_EXERCISE AIM_
Count the lines in the entries below that contain the string "sketchPlane". Reply with the number alone.

_THE INPUT_

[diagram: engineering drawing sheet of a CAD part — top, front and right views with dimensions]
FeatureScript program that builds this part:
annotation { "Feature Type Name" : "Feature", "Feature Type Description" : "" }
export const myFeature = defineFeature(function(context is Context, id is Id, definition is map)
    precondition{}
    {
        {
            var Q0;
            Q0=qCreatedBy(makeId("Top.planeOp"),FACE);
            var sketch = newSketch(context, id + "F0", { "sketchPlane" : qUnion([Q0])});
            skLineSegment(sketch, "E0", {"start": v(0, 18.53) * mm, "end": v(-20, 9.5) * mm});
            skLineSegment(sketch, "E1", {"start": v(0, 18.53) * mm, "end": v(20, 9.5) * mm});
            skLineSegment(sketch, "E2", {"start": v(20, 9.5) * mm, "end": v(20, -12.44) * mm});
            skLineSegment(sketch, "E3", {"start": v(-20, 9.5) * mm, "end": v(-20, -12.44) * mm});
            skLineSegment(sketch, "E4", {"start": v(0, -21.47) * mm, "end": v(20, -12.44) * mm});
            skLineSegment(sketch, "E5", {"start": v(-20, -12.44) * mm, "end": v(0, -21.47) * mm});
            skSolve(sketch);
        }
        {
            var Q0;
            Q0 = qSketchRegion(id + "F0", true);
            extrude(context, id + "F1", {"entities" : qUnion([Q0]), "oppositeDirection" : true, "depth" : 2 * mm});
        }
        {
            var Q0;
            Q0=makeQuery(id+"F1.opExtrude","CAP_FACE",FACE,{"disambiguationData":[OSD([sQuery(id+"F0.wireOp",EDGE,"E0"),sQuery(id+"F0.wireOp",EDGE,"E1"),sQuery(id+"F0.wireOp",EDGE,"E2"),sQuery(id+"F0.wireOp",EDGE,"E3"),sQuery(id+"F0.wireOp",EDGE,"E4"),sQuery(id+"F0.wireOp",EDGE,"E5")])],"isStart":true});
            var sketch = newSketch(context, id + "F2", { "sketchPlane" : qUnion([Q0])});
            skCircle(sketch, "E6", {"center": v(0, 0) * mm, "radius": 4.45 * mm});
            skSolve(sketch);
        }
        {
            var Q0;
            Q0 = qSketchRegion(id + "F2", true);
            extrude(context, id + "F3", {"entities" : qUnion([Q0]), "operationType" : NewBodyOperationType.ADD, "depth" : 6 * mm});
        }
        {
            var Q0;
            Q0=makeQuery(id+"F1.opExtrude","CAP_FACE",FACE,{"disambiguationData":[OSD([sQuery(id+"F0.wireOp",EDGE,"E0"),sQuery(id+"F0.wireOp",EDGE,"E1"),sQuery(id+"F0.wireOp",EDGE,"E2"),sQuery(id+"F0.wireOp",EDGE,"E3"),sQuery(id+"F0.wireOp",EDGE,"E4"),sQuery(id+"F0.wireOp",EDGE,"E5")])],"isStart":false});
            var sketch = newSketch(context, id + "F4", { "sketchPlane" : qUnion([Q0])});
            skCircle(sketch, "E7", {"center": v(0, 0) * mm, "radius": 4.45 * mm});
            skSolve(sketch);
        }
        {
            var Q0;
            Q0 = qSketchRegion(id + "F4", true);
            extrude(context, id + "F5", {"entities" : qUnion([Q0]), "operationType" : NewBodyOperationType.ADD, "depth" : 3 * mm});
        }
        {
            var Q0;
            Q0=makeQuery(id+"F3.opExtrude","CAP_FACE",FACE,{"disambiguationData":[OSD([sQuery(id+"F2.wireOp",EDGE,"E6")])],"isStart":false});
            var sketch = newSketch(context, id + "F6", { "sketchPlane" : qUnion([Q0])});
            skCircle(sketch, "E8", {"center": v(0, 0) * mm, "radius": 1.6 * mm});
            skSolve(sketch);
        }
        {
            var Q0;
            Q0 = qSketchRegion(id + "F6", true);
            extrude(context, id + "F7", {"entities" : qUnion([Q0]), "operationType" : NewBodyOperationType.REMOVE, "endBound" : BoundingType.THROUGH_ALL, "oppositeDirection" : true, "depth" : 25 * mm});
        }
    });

_EXPECTED ANSWER_
4